● What you will do
Without including any picture, repeat the records below exactly.

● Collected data
--*--
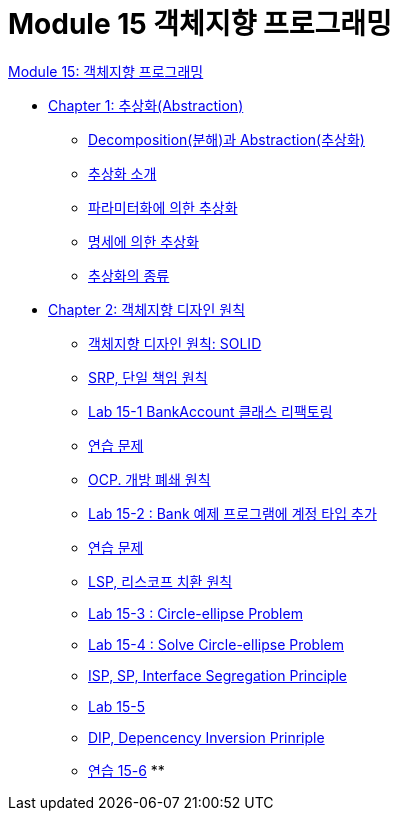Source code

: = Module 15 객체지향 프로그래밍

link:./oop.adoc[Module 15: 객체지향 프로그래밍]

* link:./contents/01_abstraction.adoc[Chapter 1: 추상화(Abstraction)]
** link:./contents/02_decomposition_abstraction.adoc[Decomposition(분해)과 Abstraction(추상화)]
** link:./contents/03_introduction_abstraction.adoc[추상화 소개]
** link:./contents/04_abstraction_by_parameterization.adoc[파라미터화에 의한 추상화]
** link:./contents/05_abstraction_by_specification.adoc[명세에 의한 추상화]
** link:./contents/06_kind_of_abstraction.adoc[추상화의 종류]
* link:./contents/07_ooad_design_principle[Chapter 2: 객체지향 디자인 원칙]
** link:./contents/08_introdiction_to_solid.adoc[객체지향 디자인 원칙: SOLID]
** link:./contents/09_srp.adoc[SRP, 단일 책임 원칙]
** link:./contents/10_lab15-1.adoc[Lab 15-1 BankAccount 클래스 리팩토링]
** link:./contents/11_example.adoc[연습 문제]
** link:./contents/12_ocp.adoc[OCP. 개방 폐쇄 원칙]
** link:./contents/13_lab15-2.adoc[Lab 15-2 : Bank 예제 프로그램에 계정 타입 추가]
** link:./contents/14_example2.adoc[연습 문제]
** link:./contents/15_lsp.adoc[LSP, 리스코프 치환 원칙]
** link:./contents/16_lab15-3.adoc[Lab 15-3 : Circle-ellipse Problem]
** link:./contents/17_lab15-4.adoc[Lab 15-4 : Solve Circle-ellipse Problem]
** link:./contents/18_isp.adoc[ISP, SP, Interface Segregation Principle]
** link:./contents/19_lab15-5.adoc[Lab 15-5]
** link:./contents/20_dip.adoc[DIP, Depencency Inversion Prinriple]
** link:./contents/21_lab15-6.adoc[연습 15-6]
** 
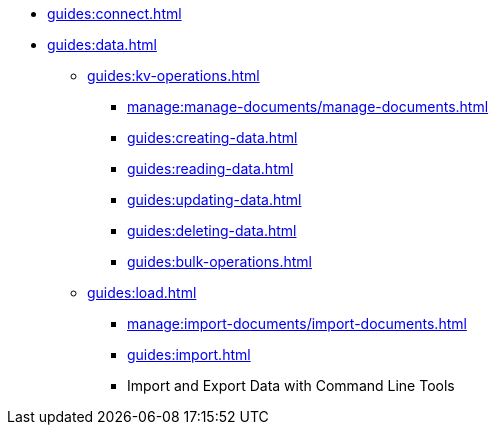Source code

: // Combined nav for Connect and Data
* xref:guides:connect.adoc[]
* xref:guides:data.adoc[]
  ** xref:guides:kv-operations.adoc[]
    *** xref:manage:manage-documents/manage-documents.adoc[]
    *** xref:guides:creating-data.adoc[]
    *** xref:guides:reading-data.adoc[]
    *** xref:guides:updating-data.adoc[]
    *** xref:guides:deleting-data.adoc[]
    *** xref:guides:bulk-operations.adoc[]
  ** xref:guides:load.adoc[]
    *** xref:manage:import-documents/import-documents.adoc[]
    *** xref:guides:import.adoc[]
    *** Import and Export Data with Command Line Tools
--*--
● Result for this task
Source code

: = Module 15 객체지향 프로그래밍

link:./oop.adoc[Module 15: 객체지향 프로그래밍]

* link:./contents/01_abstraction.adoc[Chapter 1: 추상화(Abstraction)]
** link:./contents/02_decomposition_abstraction.adoc[Decomposition(분해)과 Abstraction(추상화)]
** link:./contents/03_introduction_abstraction.adoc[추상화 소개]
** link:./contents/04_abstraction_by_parameterization.adoc[파라미터화에 의한 추상화]
** link:./contents/05_abstraction_by_specification.adoc[명세에 의한 추상화]
** link:./contents/06_kind_of_abstraction.adoc[추상화의 종류]
* link:./contents/07_ooad_design_principle[Chapter 2: 객체지향 디자인 원칙]
** link:./contents/08_introdiction_to_solid.adoc[객체지향 디자인 원칙: SOLID]
** link:./contents/09_srp.adoc[SRP, 단일 책임 원칙]
** link:./contents/10_lab15-1.adoc[Lab 15-1 BankAccount 클래스 리팩토링]
** link:./contents/11_example.adoc[연습 문제]
** link:./contents/12_ocp.adoc[OCP. 개방 폐쇄 원칙]
** link:./contents/13_lab15-2.adoc[Lab 15-2 : Bank 예제 프로그램에 계정 타입 추가]
** link:./contents/14_example2.adoc[연습 문제]
** link:./contents/15_lsp.adoc[LSP, 리스코프 치환 원칙]
** link:./contents/16_lab15-3.adoc[Lab 15-3 : Circle-ellipse Problem]
** link:./contents/17_lab15-4.adoc[Lab 15-4 : Solve Circle-ellipse Problem]
** link:./contents/18_isp.adoc[ISP, SP, Interface Segregation Principle]
** link:./contents/19_lab15-5.adoc[Lab 15-5]
** link:./contents/20_dip.adoc[DIP, Depencency Inversion Prinriple]
** link:./contents/21_lab15-6.adoc[연습 15-6]
** 
Source code

: // Combined nav for Connect and Data
* xref:guides:connect.adoc[]
* xref:guides:data.adoc[]
  ** xref:guides:kv-operations.adoc[]
    *** xref:manage:manage-documents/manage-documents.adoc[]
    *** xref:guides:creating-data.adoc[]
    *** xref:guides:reading-data.adoc[]
    *** xref:guides:updating-data.adoc[]
    *** xref:guides:deleting-data.adoc[]
    *** xref:guides:bulk-operations.adoc[]
  ** xref:guides:load.adoc[]
    *** xref:manage:import-documents/import-documents.adoc[]
    *** xref:guides:import.adoc[]
    *** Import and Export Data with Command Line Tools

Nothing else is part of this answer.